I feel pretty confident in guessing that this bell pepper is inflicted with late blight. I had been anticipating a second wave of peppers to harvest in early autumn, but the very difficult growing season had other ideas.

I got very lucky this season:

  • I started all my plants from seeds for the first time ever.
  • The micro climate of central PA was cool but “wet enough” meaning we got rain when we needed it, but not to excess. I’m quite sure it was low temperatures that caused the most trouble.
  • Despite heavy crowding, my plants showed no sign of stress until late August.
  • By late August, I’d already harvested about 3 bushels of tomatoes
  • Late blight spread very slowly in my garden; it seems to have missed the potatoes, though it seems to be damaging some of my peppers.

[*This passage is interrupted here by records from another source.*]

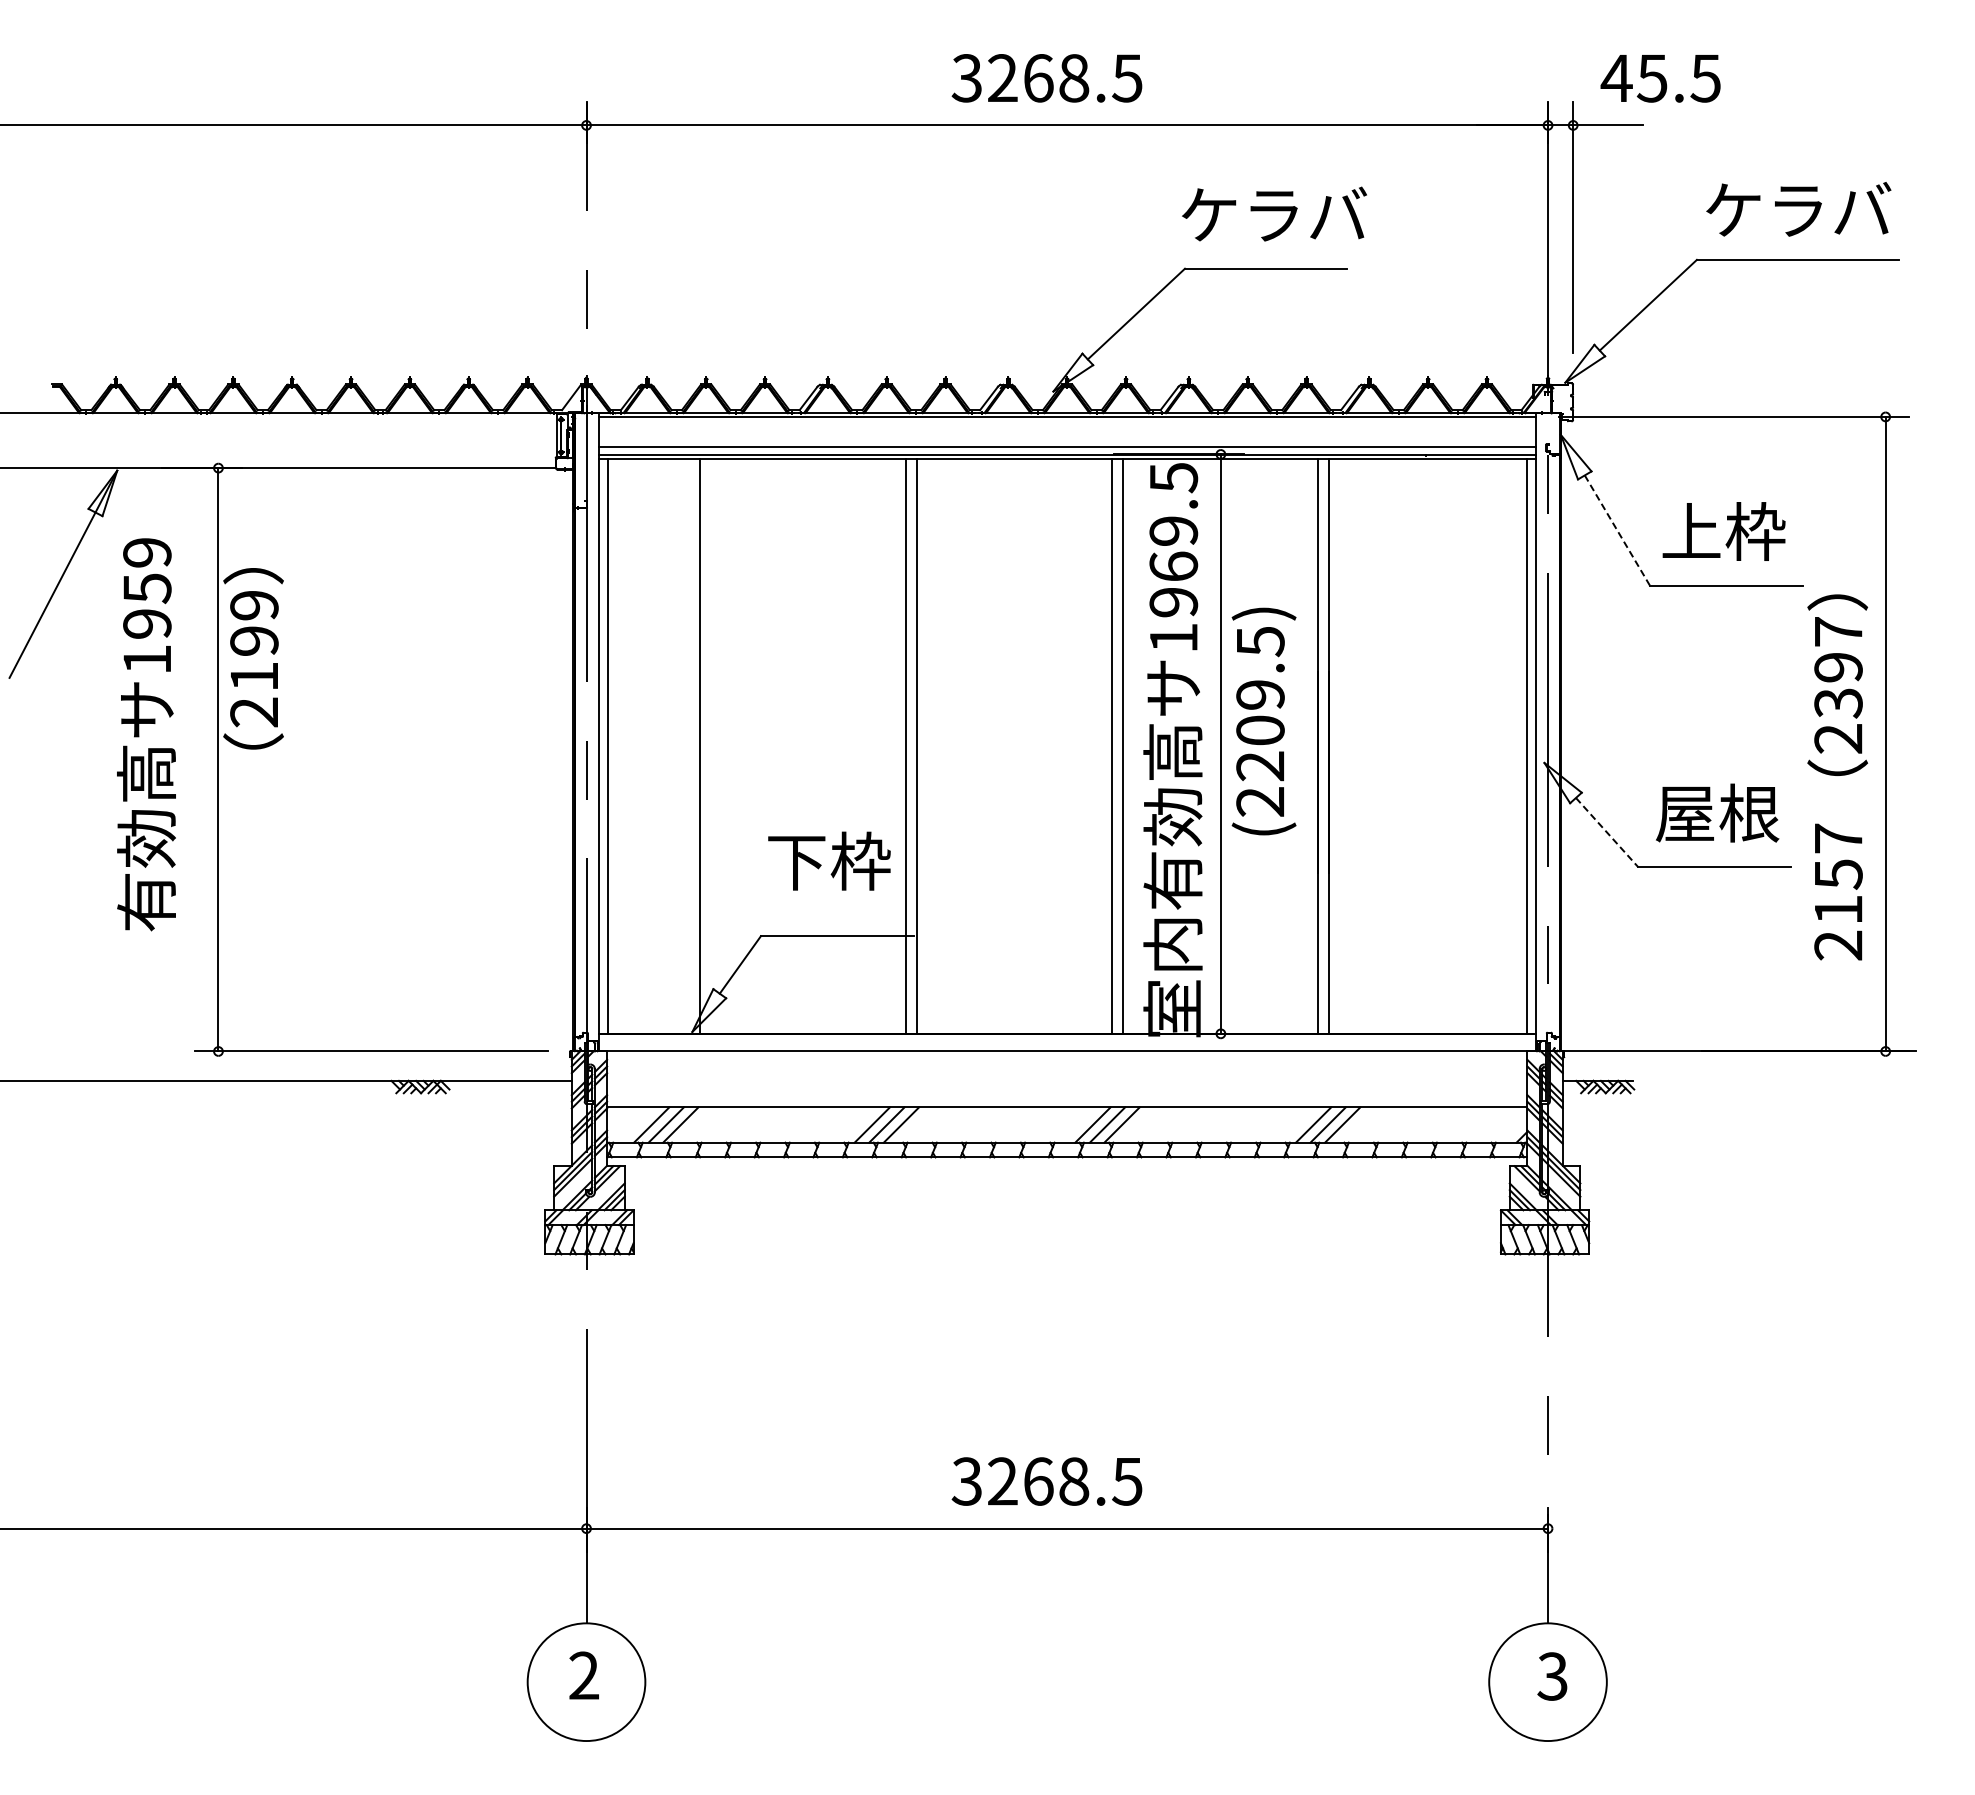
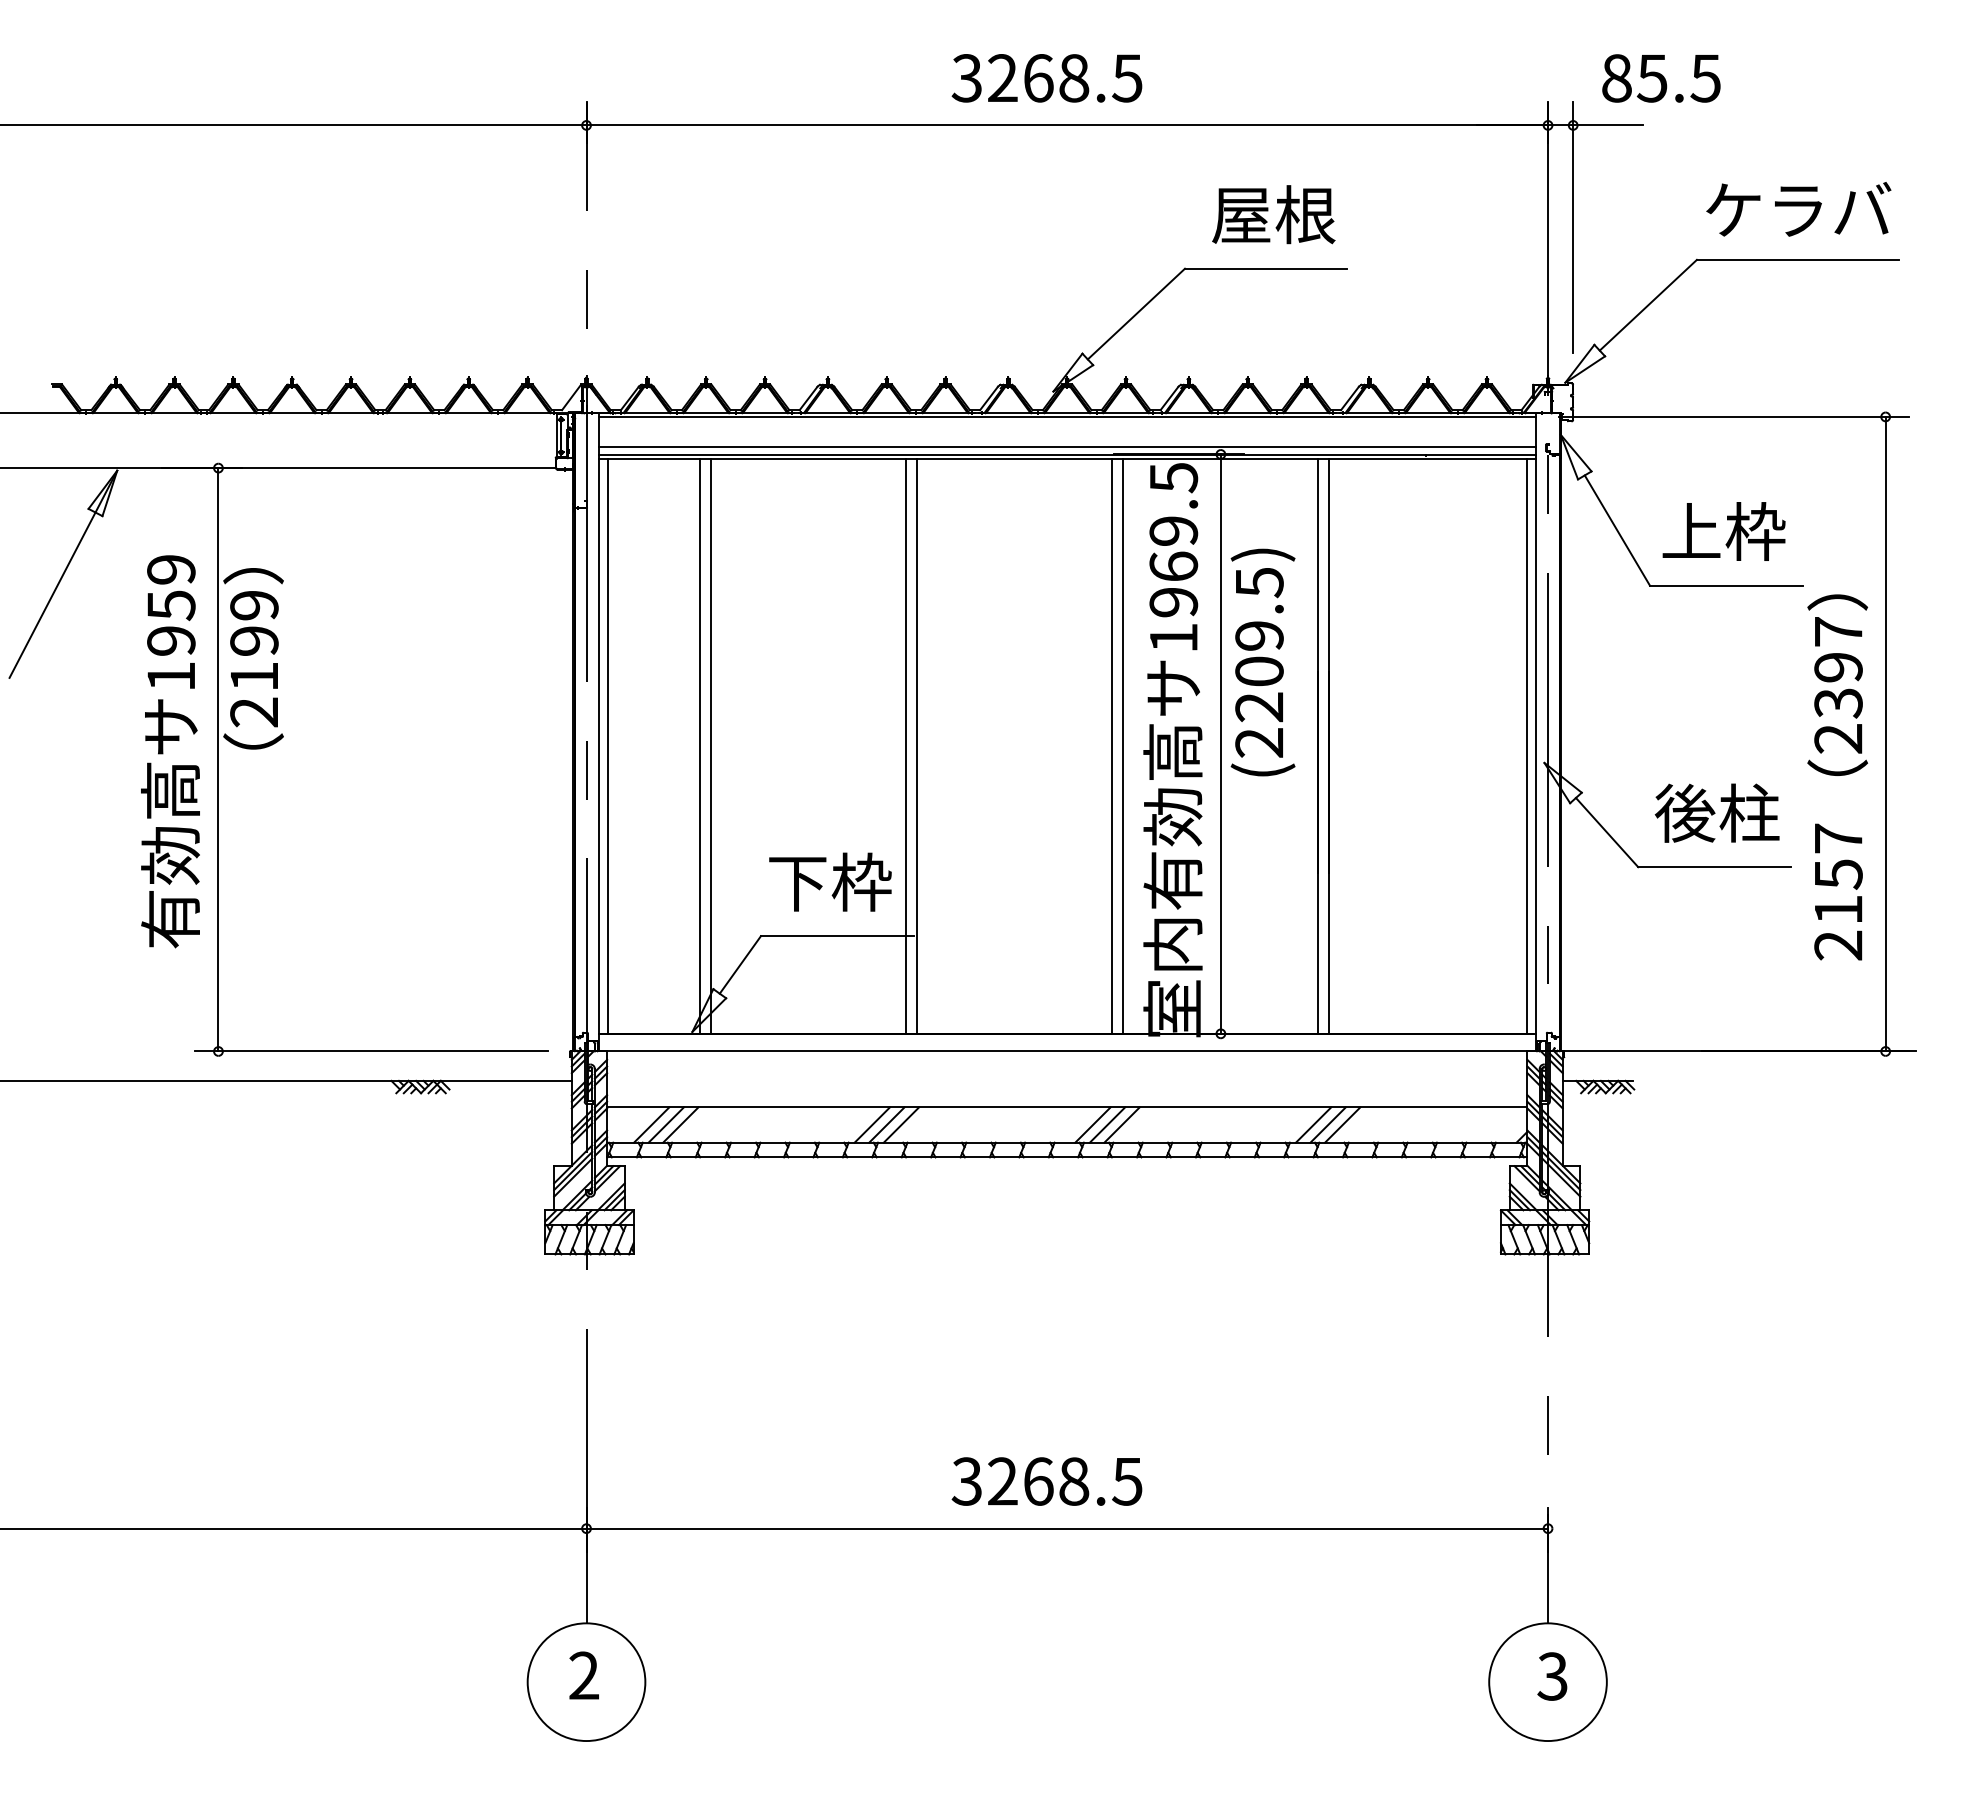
text at (1616, 78): 45.5 -> 85.5
text at (1274, 214): ケラバ -> 屋根
line at (1617, 530): dashed -> solid
text at (1263, 721) position: (1263, 721) -> (1262, 662)
text at (146, 734) position: (146, 734) -> (170, 751)
line at (710, 746): none -> present
text at (1716, 812): 屋根 -> 後柱
line at (1607, 832): dashed -> solid
text at (829, 860) position: (829, 860) -> (830, 881)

Despite the good luck, in just two weeks, my tomato plants have gone from late-season production of gorgeous fruits to overwhelming melt-down with nearly every fruit showing ugly brown lesions. I’m used to harvesting tomatoes up to the first frost, but this weekend I’ll be pulling all the plants and stuffing them into a plastic bag for garbage pickup.

Keep On Gardening

This was an unusual year! It is my first in fourteen seasons at this address where disease has taken hold… and some of those years were far wetter. My guess is that the temperature was the biggest villain in my garden’s problems; summer seemed to last about two weeks. Those weeks fell between three months of early spring and the sudden onset of autumn.

So, don’t be discouraged. Chances are, next season will be “normal…” and if not, perhaps the season after that will be.